◆ Saved data entries
——————————

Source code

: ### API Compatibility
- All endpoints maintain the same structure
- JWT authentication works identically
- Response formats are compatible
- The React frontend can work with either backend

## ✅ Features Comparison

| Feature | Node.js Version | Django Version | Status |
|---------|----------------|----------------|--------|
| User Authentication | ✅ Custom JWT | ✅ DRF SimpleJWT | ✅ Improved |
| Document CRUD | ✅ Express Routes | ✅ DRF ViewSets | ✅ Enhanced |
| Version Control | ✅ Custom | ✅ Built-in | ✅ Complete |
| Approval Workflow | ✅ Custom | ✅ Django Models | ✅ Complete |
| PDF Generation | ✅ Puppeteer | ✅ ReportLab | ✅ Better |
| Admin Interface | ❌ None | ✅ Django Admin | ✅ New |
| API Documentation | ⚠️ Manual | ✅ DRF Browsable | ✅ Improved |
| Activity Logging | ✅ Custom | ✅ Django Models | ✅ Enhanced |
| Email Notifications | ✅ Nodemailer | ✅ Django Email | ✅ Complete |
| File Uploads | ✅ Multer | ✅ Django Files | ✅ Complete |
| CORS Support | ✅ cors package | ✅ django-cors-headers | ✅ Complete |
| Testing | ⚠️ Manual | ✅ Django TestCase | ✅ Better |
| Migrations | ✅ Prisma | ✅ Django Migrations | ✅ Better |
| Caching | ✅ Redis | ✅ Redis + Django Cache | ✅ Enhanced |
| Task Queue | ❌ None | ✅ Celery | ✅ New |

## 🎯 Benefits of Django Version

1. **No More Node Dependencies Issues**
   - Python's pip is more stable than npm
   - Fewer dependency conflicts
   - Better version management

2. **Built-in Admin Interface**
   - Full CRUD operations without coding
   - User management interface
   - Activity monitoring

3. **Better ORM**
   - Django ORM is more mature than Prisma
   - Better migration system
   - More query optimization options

——————————

◆ TASK REQUIREMENTS
Write down exactly the line with "django-cors-headers | ✅ Complete |", then each line after it through the end of the data.

◆ EXERCISE RESULT
| CORS Support | ✅ cors package | ✅ django-cors-headers | ✅ Complete |
| Testing | ⚠️ Manual | ✅ Django TestCase | ✅ Better |
| Migrations | ✅ Prisma | ✅ Django Migrations | ✅ Better |
| Caching | ✅ Redis | ✅ Redis + Django Cache | ✅ Enhanced |
| Task Queue | ❌ None | ✅ Celery | ✅ New |

## 🎯 Benefits of Django Version

1. **No More Node Dependencies Issues**
   - Python's pip is more stable than npm
   - Fewer dependency conflicts
   - Better version management

2. **Built-in Admin Interface**
   - Full CRUD operations without coding
   - User management interface
   - Activity monitoring

3. **Better ORM**
   - Django ORM is more mature than Prisma
   - Better migration system
   - More query optimization options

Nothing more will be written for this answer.